Are Wars Becoming Less Lethal? The 2009 Human Security Report
The Human Security Report has become well-known for its argument, backed up by careful statistical analysis, that wars are becoming less common since the early 1990s, and also becoming less lethal. The new HSR study, ‘The Shrinking Costs of War’, brings new data to bear on this question, and makes stronger claims than in previous editions.
In particular, the Human Security Report argues that population death rates actually fall in many protracted wars, because improved health care for the general population outweighs the deaths caused by violence and disruption. This is sure to be controversial, and it would have been useful if the Report made a clear distinction between smaller and larger wars and clarified whether this claim holds for both.
Another striking and controversial claim, is that the very high levels of estimated excess mortality in the Democratic Republic of Congo (5.4 million) are exaggerated by a factor of three. If correct, this would compel a rethinking of Congo — but would still make it Africa’s most costly conflict in terms of human life over the last decade.
The Human Security Report press release is available here: Shrinking Costs of War Press Release. The full report is available on the HSR Website.
I didn’t see the correlation between child mortality and conflict when looking at the graphs. Child mortality rates have been dropping in all countries since the early 70s. All I could see from the graphs was that the rates continued to decline at roughly the same rate they already were. It would be interesting to compare this data to developing states not experiencing conflict to see if the drop in child mortality was more dramatic, meaning that conflict could still have a negative effect on child mortality.
I went to investigate HSR’s datasets to see if I could graph these trends in Excel or Stata and found that there are no child mortality statistics in their datasets, meaning that everything was taken from IACMEG and the World Bank. I then went to look at their conflict dataset to see how it was arranged and found that the HSR conflict database that they cite throughout the report is actually a collection of conflict figures from the Uppsala dataset. They made it their own by fusing it together with population data from the World Bank and calling it their own dataset (with a citation at the bottom recognizing the Uppsala set.)
Additionally, and this may answer the question about the HSR failing to define conflict and war, the Uppsala database differentiates between intensity 1 and intensity 2 conflicts by looking at their casualty thresholds (1=25 and 2=1000). When HSR transferred the Uppsala set into their own database, they lumped both types of conflicts into the database. This means that the casualty threshold they used for a conflict was 25. Ultimately, this makes figure 2.5 appear more dramatic than it actually is. The number of casualties per conflict may be dropping, but the number of low-intensity conflicts recorded, especially if using the 25 casualty threshold, could be rising. This makes it difficult to know how dramatic the trend really is.
Despite these shortcomings, the DRC section seemed to be much more valuable, challenging the mortality reports in the same way that the CRED challenged previous surveys in Darfur. Poor extrapolation techniques and inaccurate time projections seem to be common themes lately and hopefully reports like this will lead to more responsible surveys.

Work instructions >>
**a)** In the passage on the 2009 Human Security Report, by what factor does the report say the estimated excess mortality in the Democratic Republic of Congo is exaggerated?
**b)** Transcribe the passage on the 2009 Human Security Report from "Despite these shortcomings, the" up to and including "more responsible surveys.".
**c)** Could you write the next part of the passage on the 2009 Human Security Report, picking up after its final sentence?
The entries that follow have no connection to the passage on the 2009 Human Security Report.

Data under study >>

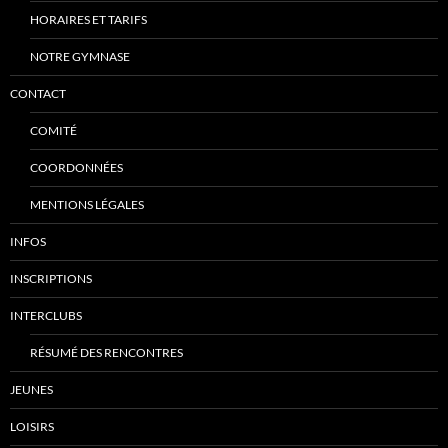
HORAIRES ET TARIFS
NOTRE GYMNASE
CONTACT
COMITÉ
COORDONNÉES
MENTIONS LÉGALES
INFOS
INSCRIPTIONS
INTERCLUBS
RÉSUMÉ DES RENCONTRES
JEUNES
LOISIRS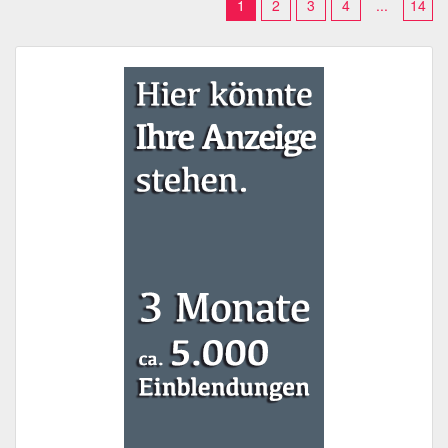
1
2
3
4
...
14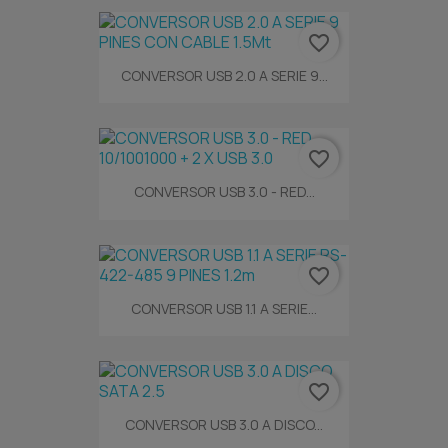
favorite_border
CONVERSOR USB 2.0 A SERIE 9...
favorite_border
CONVERSOR USB 3.0 - RED...
favorite_border
CONVERSOR USB 1.1 A SERIE...
favorite_border
CONVERSOR USB 3.0 A DISCO...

Responses by task >>
**a)** By a factor of three.

**b)**
Despite these shortcomings, the DRC section seemed to be much more valuable, challenging the mortality reports in the same way that the CRED challenged previous surveys in Darfur. Poor extrapolation techniques and inaccurate time projections seem to be common themes lately and hopefully reports like this will lead to more responsible surveys.

**c)**
This HSR and the debate it is certain to spark serve an extremely important purpose, which is injecting the demand for more and better data, and more and better analysis, into the question of the human costs of war. This is a field that has been too long dominated by unsubstantiated claims, repeated sufficiently often to acquire the status of ‘facts.’
In my experience, closer analysis of mortality in crisis usually (but not always) leads to reduced figures. Early estimates are subject to various upwards pressures, including the tendency among the media, aid agencies and advocacy organizations to translate the upper limits for mortality estimates into firm projections or even minimum figures. Once a figure has reached the public domain, anyone who suggests a lower number is placed in the morally uncomfortable zone of being said to ‘minimize’ the crisis.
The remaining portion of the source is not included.